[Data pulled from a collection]

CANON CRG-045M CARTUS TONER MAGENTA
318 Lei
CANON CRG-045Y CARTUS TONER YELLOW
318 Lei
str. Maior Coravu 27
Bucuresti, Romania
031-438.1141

#### DIRECTIVE
Turn each line of the data into one string in a JSON list, skipping any blank lines.

#### RESPONSE FOR THIS EXERCISE
[
  "CANON CRG-045M CARTUS TONER MAGENTA",
  "318 Lei",
  "CANON CRG-045Y CARTUS TONER YELLOW",
  "318 Lei",
  "str. Maior Coravu 27",
  "Bucuresti, Romania",
  "031-438.1141"
]